After adding some debug code (tracepoints to collect some data), I found that it's a struct ceph_snap_context being leaked. Basically, after being created (which sets its initial refcount to 1), it's recount is being increased in ceph_queue_cap_snap():

...
update_snapc:
        if (ci->i_head_snapc) {
                ci->i_head_snapc = ceph_get_snap_context(new_snapc);
                dout(" new snapc is %p\n", new_snapc);
        }
        spin_unlock(&ci->i_ceph_lock);
...

The only ceph_put_snap_context for that ceph_snap_context object only occurs when umounting the filesystem, which leaves the refcount to 1, not freeing it's memory.

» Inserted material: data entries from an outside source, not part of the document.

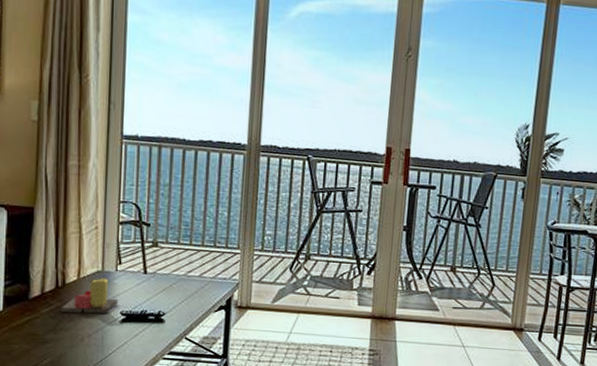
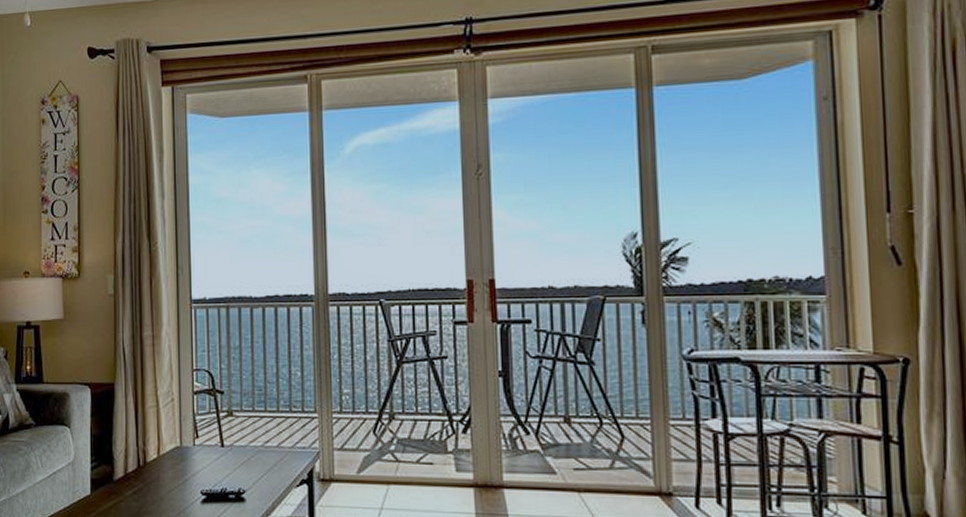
candle: present [61,278,118,314] -> none [144,454,197,495]

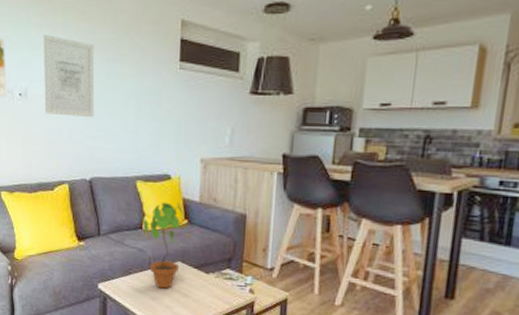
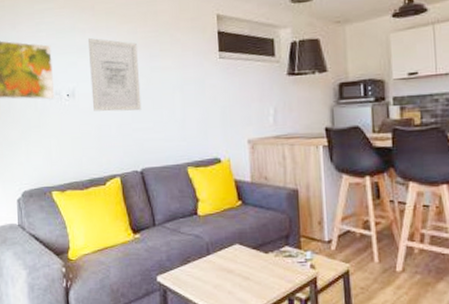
potted plant: present [143,201,184,289] -> none [197,184,238,274]

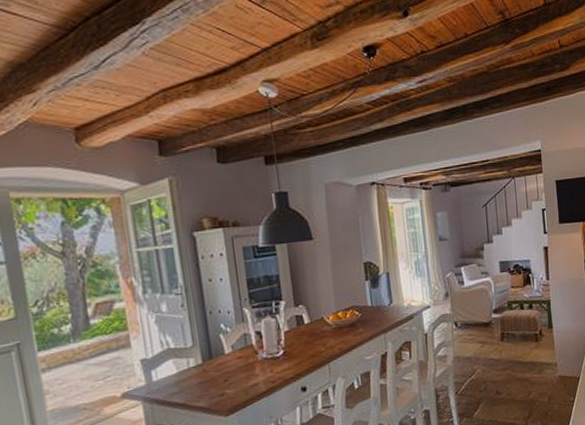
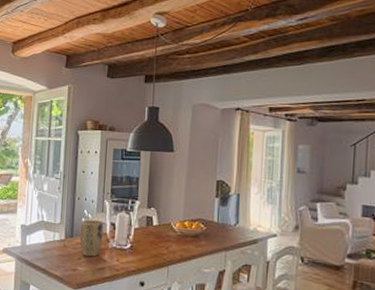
plant pot: none [218,332,250,376] -> present [79,219,104,257]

There's obviously a race somewhere and I suspect that either ci->i_head_snapc or ci->i_snap_realm are being set to NULL before a ceph_put_snap_context is done on that object. But the code is really quite complex, difficult to follow and I'm really out of ideas on how to debug this, specially because it's really difficult to reproduce the bug.

As anyone seen this issue before? Does anyone have any idea on how to proceed?